WORK INSTRUCTIONS => Looking at the records below, say how many lines contain "Kokonniemen". Nothing else belongs in the answer.

□ □ □ □ □

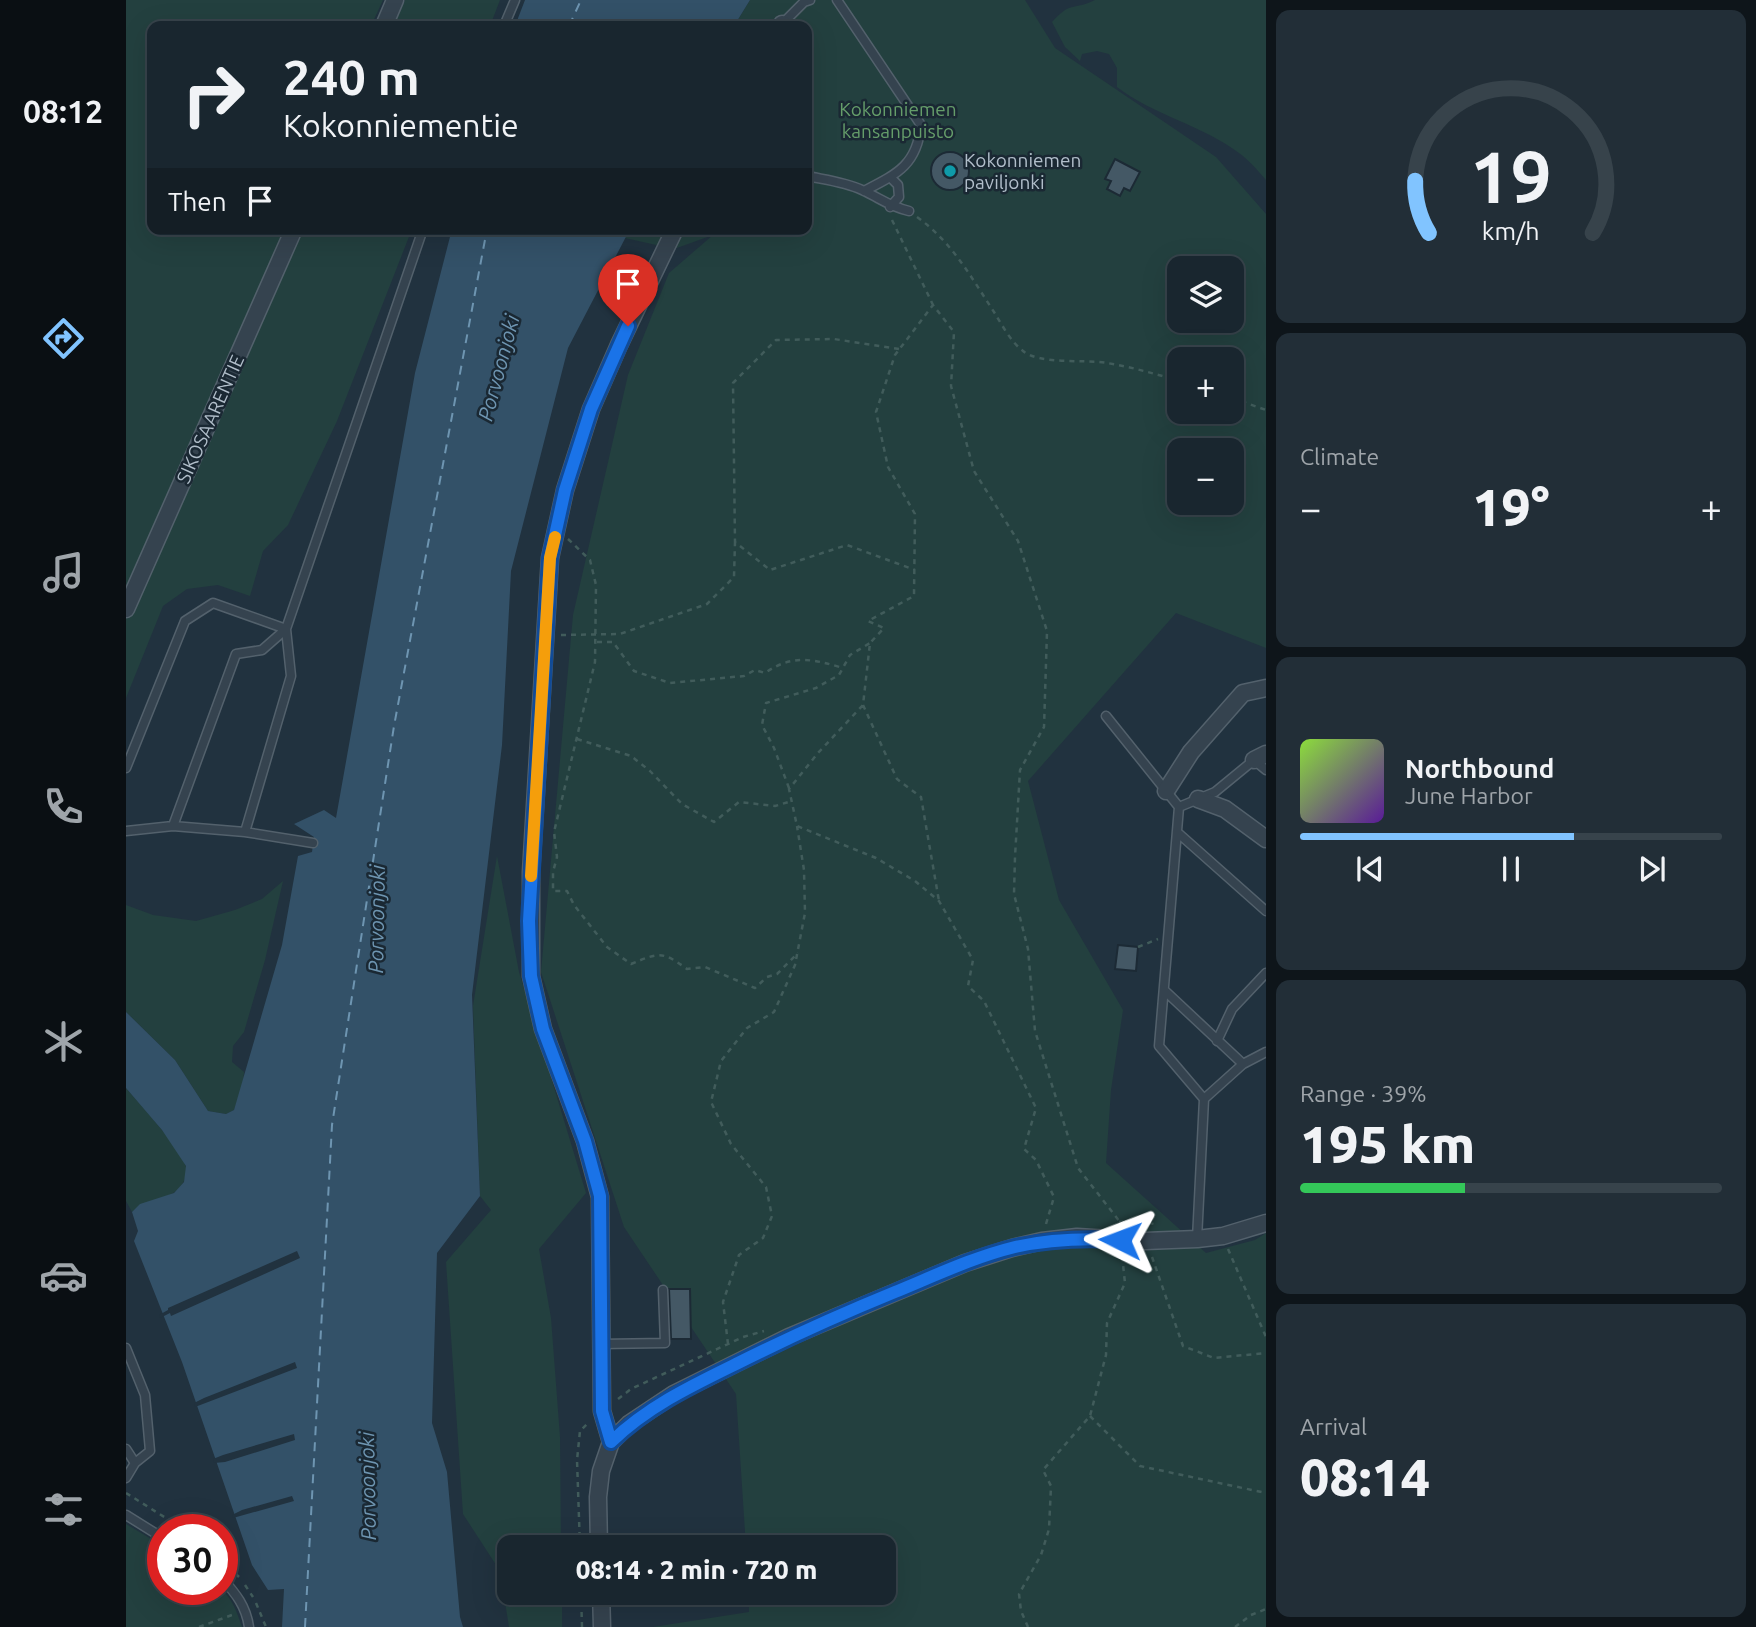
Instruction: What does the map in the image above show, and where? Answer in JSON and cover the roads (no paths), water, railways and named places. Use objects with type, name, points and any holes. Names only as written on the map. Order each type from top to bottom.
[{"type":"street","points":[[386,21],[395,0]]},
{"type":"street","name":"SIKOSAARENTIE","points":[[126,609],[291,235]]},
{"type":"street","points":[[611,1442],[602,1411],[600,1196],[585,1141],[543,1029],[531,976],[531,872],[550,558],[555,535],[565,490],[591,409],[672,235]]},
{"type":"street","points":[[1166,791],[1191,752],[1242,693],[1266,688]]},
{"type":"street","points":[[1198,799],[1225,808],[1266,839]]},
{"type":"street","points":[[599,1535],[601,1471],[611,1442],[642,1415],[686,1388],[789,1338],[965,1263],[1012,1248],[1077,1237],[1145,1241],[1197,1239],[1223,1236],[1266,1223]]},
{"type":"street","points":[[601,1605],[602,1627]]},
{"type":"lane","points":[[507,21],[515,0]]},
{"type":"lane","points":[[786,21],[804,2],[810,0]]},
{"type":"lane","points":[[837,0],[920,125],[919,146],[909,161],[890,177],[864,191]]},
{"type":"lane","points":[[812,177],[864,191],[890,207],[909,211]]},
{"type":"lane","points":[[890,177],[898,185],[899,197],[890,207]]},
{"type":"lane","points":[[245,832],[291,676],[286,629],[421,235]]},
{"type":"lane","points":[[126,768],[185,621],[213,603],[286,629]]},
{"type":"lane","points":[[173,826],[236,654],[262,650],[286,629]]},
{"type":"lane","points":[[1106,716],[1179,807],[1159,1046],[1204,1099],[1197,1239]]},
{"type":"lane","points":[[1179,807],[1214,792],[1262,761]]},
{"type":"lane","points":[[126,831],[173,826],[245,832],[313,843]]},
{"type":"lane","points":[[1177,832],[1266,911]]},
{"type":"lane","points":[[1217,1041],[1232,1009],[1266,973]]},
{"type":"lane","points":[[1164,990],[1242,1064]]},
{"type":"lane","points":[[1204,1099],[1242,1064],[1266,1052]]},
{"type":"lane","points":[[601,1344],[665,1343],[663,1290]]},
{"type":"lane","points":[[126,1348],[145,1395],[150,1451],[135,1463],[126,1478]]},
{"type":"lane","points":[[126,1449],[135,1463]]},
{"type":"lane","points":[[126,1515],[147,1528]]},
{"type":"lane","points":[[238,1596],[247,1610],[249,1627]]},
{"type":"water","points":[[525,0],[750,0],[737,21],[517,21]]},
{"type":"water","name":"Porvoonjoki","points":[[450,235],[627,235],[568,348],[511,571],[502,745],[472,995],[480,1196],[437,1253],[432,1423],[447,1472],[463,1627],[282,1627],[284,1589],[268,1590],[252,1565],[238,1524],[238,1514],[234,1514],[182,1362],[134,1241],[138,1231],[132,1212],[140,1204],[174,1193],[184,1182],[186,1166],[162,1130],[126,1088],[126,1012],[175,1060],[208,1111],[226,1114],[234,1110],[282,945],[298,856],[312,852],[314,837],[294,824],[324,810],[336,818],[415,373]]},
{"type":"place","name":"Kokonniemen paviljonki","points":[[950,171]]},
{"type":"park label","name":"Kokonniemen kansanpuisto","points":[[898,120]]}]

□ □ □ □ □

RESPONSE TO THIS TASK => 2